Even though you may not have shamed that person (who so badly needed to be shamed), did you feel empowered by taking action?

Did any of the other customers praise your actions for this? When I had a similar experience, nobody else spoke up, but several people approached me after the fact and voiced their appreciation for me saying something to this kind of person.

Happy Valentines Day!!

PDD said...

That woman should have been pulled up by her ponytail and swung up and around before being thrown violently into a cart, then rolled out the door and into oncoming traffic. Never mind the chit chat.

That should have changed something.

Would you have felt satisfied if you did that instead?

Would your wife prefer this to avoid the embarrassing conversation?

Confidential to anyone listening to me:
Swing by my place. I'd like you to meet my family.

Hal said...

Huh huh...you said 69...huh huh...

jennifer starfall said...

thanks for standing up, erin. she may remember you forever.

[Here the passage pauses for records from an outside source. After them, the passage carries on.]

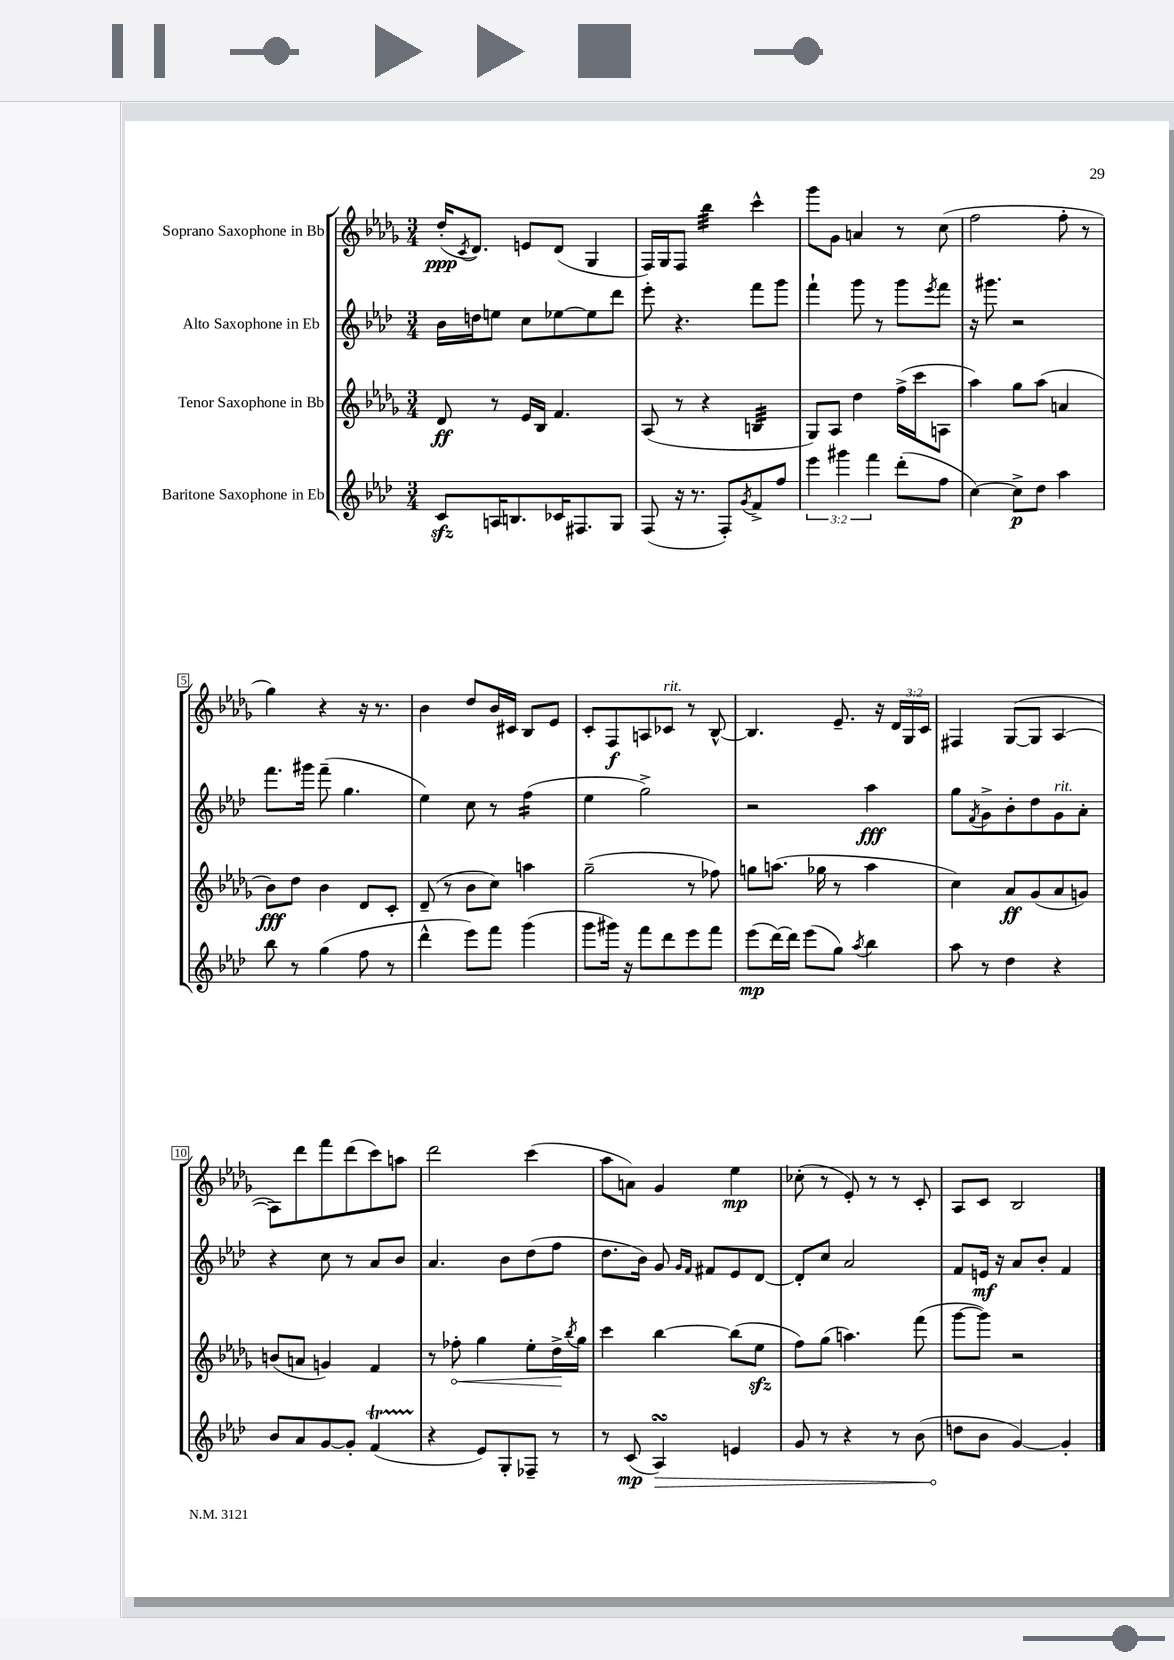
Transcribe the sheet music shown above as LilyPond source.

<<
\new StaffGroup <<
\new Staff = "s0" \with { instrumentName = "Soprano Saxophone in Bb" } {
    \clef treble \key des \major \numericTimeSignature \time 3/4 \override Staff.TupletNumber.text = #tuplet-number::calc-fraction-text
    des''16-.\ppp( \acciaccatura { c'8 } des'8.) e'8 des'8( ges4 |
    f16) ges16 f8 bes''4:32 c'''4-^ |
    ges'''8 ges'8 a'4 r8 c''8( |
    f''2 f''8-. r8 |
    ges''4) r4 r16 r8. |
    bes'4 des''8 bes'16 cis'16 bes8 ees'8 |
    c'8-. f8\f a8 ces'8^\markup { \italic "rit." } r8 bes8~-^ |
    bes4. ees'8.-- r16 \tuplet 3/2 { des'16 ges16 c'16 } |
    fis4 ges8~( ges8 aes4~ |
    aes8) des'''8 f'''8 des'''8( c'''8) a''8 |
    des'''2 c'''4( |
    aes''8 a'8) ges'4 ees''4\mp |
    ces''8-.( r8 ees'8-.) r8 r8 c'8-. |
    aes8 c'8 bes2 \bar "|." |
}
\new Staff = "s1" \with { instrumentName = "Alto Saxophone in Eb" } {
    \clef treble \key aes \major \numericTimeSignature \time 3/4
    bes'16 d''16 e''8 c''8 ees''8~ ees''8 des'''8 |
    ees'''8-. r4. f'''8 g'''8 |
    f'''4-! g'''8 r8 g'''8 \acciaccatura { ees'''8 } f'''8 |
    r16 gis'''8. r2 |
    f'''8. gis'''16 f'''8--( g''4. |
    ees''4) c''8 r8 f''4:16( |
    ees''4 g''2->) |
    r2 aes''4\fff |
    g''8 \acciaccatura { f'8 } g'8-> bes'8-. des''8 g'8^\markup { \italic "rit." } aes'8-. |
    r4 c''8 r8 aes'8 bes'8 |
    aes'4. bes'8 des''8( f''8 |
    des''8. bes'16) g'8 \grace { g'16 f'16 } fis'8 ees'8 des'8~ |
    des'8-. c''8 aes'2 |
    f'8 e'16\mf r16 aes'8 bes'8-. f'4 \bar "|." |
}
\new Staff = "s2" \with { instrumentName = "Tenor Saxophone in Bb" } {
    \clef treble \key des \major \numericTimeSignature \time 3/4
    des'8\ff r8 ees'16 bes16 f'4. |
    aes8( r8 r4 b4:32 |
    ges8) aes8 des''4 f''16->( c'''16 a8 |
    aes''4) ges''8 aes''8( a'4 |
    bes'8\fff) des''8 bes'4 des'8 c'8-. |
    des'8--( r8 bes'8 c''8) a''4 |
    ges''2--( r8 fes''8) |
    g''8 a''8.( ges''16 r8 a''4 |
    c''4) aes'8\ff ges'8( aes'8 g'8) |
    b'8( a'8 g'4) f'4 |
    r8 \once \override Hairpin.circled-tip = ##t fes''8-.\< ges''4 ees''8-. des''16->\! \acciaccatura { bes''8 } ges''16 |
    c'''4 bes''4~ bes''8( ees''8\sfz |
    f''8) ges''8( a''4.) f'''8( |
    ges'''8~ ges'''8) r2 \bar "|." |
}
\new Staff = "s3" \with { instrumentName = "Baritone Saxophone in Eb" } {
    \clef treble \key aes \major \numericTimeSignature \time 3/4 \override Staff.TupletNumber.text = #tuplet-number::calc-fraction-text
    c'8\sfz a16 b8. ces'16 fis8. g8 |
    f8( r16 r8. f8-.) \acciaccatura { g'8 } f'8-> f''8 |
    \tuplet 3/2 { ees'''4 gis'''4 f'''4 } des'''8-.( f''8 |
    c''4~) c''8->\p des''8 aes''4 |
    bes''8 r8 g''4( f''8 r8 |
    des'''4-^ ees'''8) f'''8 g'''4( |
    g'''8 gis'''16) r16 f'''8 des'''8 ees'''8 f'''8 |
    ees'''8\mp( des'''16~) des'''16 ees'''8( g''8) \acciaccatura { aes''8 } bes''4 |
    aes''8 r8 des''4 r4 |
    bes'8 aes'8 g'8~ g'8-. f'4\startTrillSpan( |
    r4\stopTrillSpan ees'8) g8-. fes8-- r8 |
    r8 c'8\mp( \once \override Hairpin.circled-tip = ##t aes4\turn\>) e'4 |
    g'8 r8 r4 r8 bes'8( |
    d''8\! bes'8 g'4~) g'4-. \bar "|." |
}
>>
>>
\layout { \context { \Score \override BarNumber.stencil = #(make-stencil-boxer 0.1 0.3 ly:text-interface::print) } }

or she could just be that kind of fart-monkey that never accepts the fact of their asshole.

Bill Fitzgerald said...

Erin, your heart was in the right place, but you were just not vindictive enough. You have to speak to these people in a language they understand. You should have followed her to the checkout and cut in front of her at the last second, especially if she was headed for express and you had a cart full of stuff. Then you fumble for your coupons, drop your keys, and engage the cashier in idle chit-chat. Finally, wait in your car as she packs up, block her in, and go back inside to pick up a few more items.

Now, two-dozen people waiting in line at the deli? I've seen shorter lines for surplus government cheese. Time to find a new grocery store.

Satan said...

i would like to be uncomfortably close to you erin so you could do me a gracious favor

jungle jane said...

nice work, erin. you are my hero this week for this. i bet you did make a difference - i am sure she must feel like a scab...

josh williams said...

I'm about done with your book review. Next thing on my agenda is to read the book.
OK I know you writers are sensitive, I review books as a rule that I like, no matter what tangent the review takes, if I review... I like the book. Soon JW

kellywalters said...

you are a goddess

Stephanie Powers said...

You know I loved this piece. "Like the unwashed poor". Perfect. It would be too cliched but I was wanting to see her five minutes later, fumbling for her discount card at the check out, maybe rushing so hastily that she dumps her purse, then, then only to walk out the automatic doors to be blasted by a Ford F150 King Ranch pick-up with an eagle of prey camoflauged in the red & white stripes of our flag on the rear window. Something cruel and mean and indicitive of shitty people like that who just plain suck.

I loved the way you wrote it. And, if its true, that beotch ought to have laid awake that night.

Jozee said...

I'm sure she didn't give it another thought. She just wonders why her luck is always so bad.

The other people said silent thank yous over and over in their heads to you.